■ EXERCISE OBJECTIVE:
Copy out the data below, all of it, exactly.

*** EXTRACTED MATERIAL Section Begins ***

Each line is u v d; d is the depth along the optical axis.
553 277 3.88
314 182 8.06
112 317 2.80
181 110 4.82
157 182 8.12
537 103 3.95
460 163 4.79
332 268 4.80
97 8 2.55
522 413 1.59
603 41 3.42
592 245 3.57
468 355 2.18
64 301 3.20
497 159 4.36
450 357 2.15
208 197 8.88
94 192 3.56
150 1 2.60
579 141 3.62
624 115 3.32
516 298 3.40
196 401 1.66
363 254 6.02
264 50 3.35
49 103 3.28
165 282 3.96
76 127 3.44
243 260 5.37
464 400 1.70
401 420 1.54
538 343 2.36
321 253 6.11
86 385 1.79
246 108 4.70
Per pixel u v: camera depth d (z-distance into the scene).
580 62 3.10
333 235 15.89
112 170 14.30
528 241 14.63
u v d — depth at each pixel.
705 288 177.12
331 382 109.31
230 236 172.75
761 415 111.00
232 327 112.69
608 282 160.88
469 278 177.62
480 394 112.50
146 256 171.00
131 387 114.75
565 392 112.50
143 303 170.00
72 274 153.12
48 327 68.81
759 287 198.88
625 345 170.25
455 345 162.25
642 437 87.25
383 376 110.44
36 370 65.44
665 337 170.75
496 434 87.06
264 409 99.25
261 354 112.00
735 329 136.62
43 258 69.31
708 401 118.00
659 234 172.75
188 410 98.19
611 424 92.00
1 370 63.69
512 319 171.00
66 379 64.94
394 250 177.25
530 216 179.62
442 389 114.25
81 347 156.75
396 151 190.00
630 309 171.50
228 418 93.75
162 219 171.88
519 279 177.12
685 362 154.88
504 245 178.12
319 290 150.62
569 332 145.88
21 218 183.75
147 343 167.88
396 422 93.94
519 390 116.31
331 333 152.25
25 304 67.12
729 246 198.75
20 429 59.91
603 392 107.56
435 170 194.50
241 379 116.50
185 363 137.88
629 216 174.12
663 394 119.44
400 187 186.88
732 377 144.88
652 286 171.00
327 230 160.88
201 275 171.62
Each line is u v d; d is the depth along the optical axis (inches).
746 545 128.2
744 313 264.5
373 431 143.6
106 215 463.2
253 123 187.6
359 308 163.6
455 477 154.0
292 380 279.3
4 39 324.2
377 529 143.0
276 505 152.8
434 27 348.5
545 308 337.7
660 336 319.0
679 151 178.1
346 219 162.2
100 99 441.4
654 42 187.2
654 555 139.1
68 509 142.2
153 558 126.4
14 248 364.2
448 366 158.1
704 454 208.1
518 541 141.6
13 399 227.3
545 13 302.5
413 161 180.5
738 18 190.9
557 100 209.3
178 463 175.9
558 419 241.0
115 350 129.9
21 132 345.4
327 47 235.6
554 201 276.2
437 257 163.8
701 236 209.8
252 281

*** EXTRACTED MATERIAL Section Ends ***

■ FINAL ANSWER:
Each line is u v d; d is the depth along the optical axis.
553 277 3.88
314 182 8.06
112 317 2.80
181 110 4.82
157 182 8.12
537 103 3.95
460 163 4.79
332 268 4.80
97 8 2.55
522 413 1.59
603 41 3.42
592 245 3.57
468 355 2.18
64 301 3.20
497 159 4.36
450 357 2.15
208 197 8.88
94 192 3.56
150 1 2.60
579 141 3.62
624 115 3.32
516 298 3.40
196 401 1.66
363 254 6.02
264 50 3.35
49 103 3.28
165 282 3.96
76 127 3.44
243 260 5.37
464 400 1.70
401 420 1.54
538 343 2.36
321 253 6.11
86 385 1.79
246 108 4.70
Per pixel u v: camera depth d (z-distance into the scene).
580 62 3.10
333 235 15.89
112 170 14.30
528 241 14.63
u v d — depth at each pixel.
705 288 177.12
331 382 109.31
230 236 172.75
761 415 111.00
232 327 112.69
608 282 160.88
469 278 177.62
480 394 112.50
146 256 171.00
131 387 114.75
565 392 112.50
143 303 170.00
72 274 153.12
48 327 68.81
759 287 198.88
625 345 170.25
455 345 162.25
642 437 87.25
383 376 110.44
36 370 65.44
665 337 170.75
496 434 87.06
264 409 99.25
261 354 112.00
735 329 136.62
43 258 69.31
708 401 118.00
659 234 172.75
188 410 98.19
611 424 92.00
1 370 63.69
512 319 171.00
66 379 64.94
394 250 177.25
530 216 179.62
442 389 114.25
81 347 156.75
396 151 190.00
630 309 171.50
228 418 93.75
162 219 171.88
519 279 177.12
685 362 154.88
504 245 178.12
319 290 150.62
569 332 145.88
21 218 183.75
147 343 167.88
396 422 93.94
519 390 116.31
331 333 152.25
25 304 67.12
729 246 198.75
20 429 59.91
603 392 107.56
435 170 194.50
241 379 116.50
185 363 137.88
629 216 174.12
663 394 119.44
400 187 186.88
732 377 144.88
652 286 171.00
327 230 160.88
201 275 171.62
Each line is u v d; d is the depth along the optical axis (inches).
746 545 128.2
744 313 264.5
373 431 143.6
106 215 463.2
253 123 187.6
359 308 163.6
455 477 154.0
292 380 279.3
4 39 324.2
377 529 143.0
276 505 152.8
434 27 348.5
545 308 337.7
660 336 319.0
679 151 178.1
346 219 162.2
100 99 441.4
654 42 187.2
654 555 139.1
68 509 142.2
153 558 126.4
14 248 364.2
448 366 158.1
704 454 208.1
518 541 141.6
13 399 227.3
545 13 302.5
413 161 180.5
738 18 190.9
557 100 209.3
178 463 175.9
558 419 241.0
115 350 129.9
21 132 345.4
327 47 235.6
554 201 276.2
437 257 163.8
701 236 209.8
252 281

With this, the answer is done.